Concentrations and emissions of iodo- and bromocarbons from several SOPRAN campaigns in different tropical upwelling systems, the Mauritanian and the equatorial upwelling in the Atlantic, as well as the Peruvian upwelling in the Pacific, will be presented. Processes contributing to halocarbon occurrence in the water column, as well as biological and physical factors influencing their emission into the atmosphere are investigated (Fuhlbrügge, et al. 2013; Hepach et al., 2013). We will present the relative contribution of the upwelling systems to global air–sea fluxes from different modelling studies. The data based bottom-up emissions from Ziska et al. (2013) will be compared to model simulated halocarbons. The model is a global three-dimensional ocean general circulation model with an ecosystem model and halocarbon module embedded (MPIOM/HAMOCC). It resolves CH3I and CHBr3 production, degradation, and transport in sea water, and gas-exchange with the atmosphere (Stemmler et al., 2013 a, b).

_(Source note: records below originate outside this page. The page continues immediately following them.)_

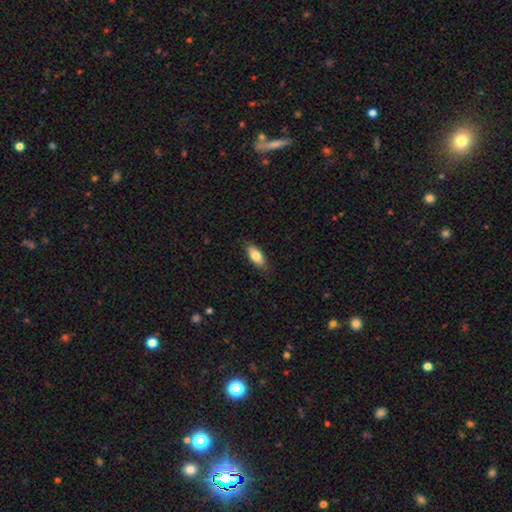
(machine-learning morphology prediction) A smooth galaxy with no disk features (78%) that is in between round and cigar-shaped (86%). Merging: none (83%).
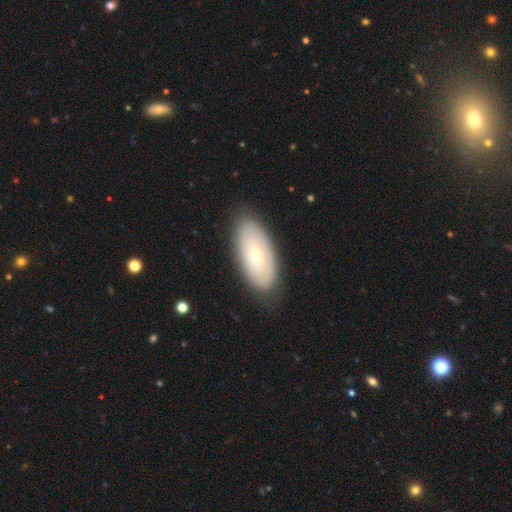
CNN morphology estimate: Smooth or featured? smooth (58%)
How rounded? in between (91%)
Merging? none (83%)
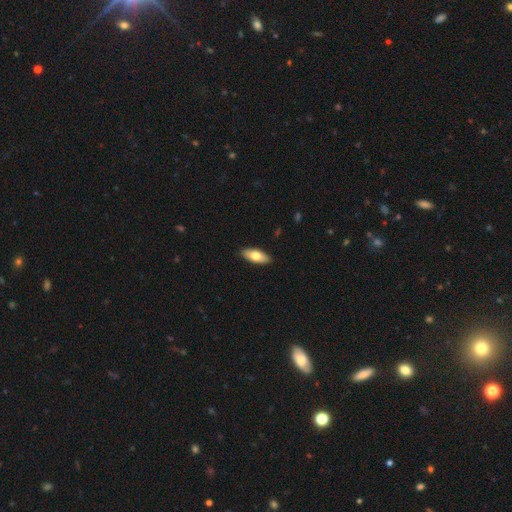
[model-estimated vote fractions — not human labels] A smooth galaxy with no disk features (72%) that is in between round and cigar-shaped (80%).

Vote fractions:
- Smooth or featured? smooth: 72% / featured or disk: 22% / star or artifact: 6%
- How rounded? in between: 80% / cigar-shaped: 17% / round: 2%
- Merging? none: 90% / minor disturbance: 8% / major disturbance: 2% / merger: 1%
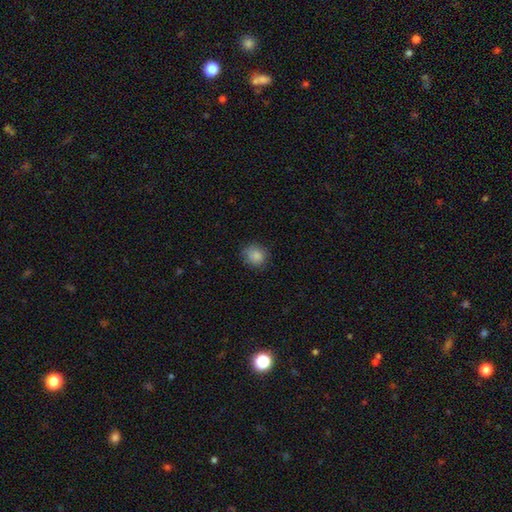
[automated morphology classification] Smooth or featured? Predicted: smooth (p=0.86). How rounded? Predicted: round (p=0.75). Merging? Predicted: none (p=0.81).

Fuhlbrügge, S., Krüger, K., Quack, B., Atlas, E. L., Hepach, H., and Ziska, F.: Impact of the marine atmospheric boundary layer on vsls abundances in the eastern tropical and subtropical north atlantic ocean, Atmos. Chem. Phys., 13, 6345-6357, 10.5194/acp-13-6345-2013, 2013.
Hepach, H., Quack, B., Ziska, F., Fuhlbrügge, S., Atlas, E. L., Peeken, I., Krüger, K., and Wallace, D. W. R.: Drivers of diel and regional variations of halocarbon emissions from the tropical North East Atlantic, Atmos. Chem. Phys. Discuss., 13, 19701-19750, doi:10.5194/acpd-13-19701-2013, 2013.
Stemmler, I., Rothe, M., Hense, I., and Hepach, H.: Numerical modelling of methyl iodide in the eastern tropical Atlantic, Biogeosciences, 10, 4211-4225, doi:10.5194/bg-10-4211-2013, 2013.
Stemmler, I., Hense, I., Quack, B., and Maier-Reimer, E.: Methyl iodide production in the open ocean, Biogeosciences Discuss., 10, 17549-17595, doi:10.5194/bgd-10-17549-2013, 2013.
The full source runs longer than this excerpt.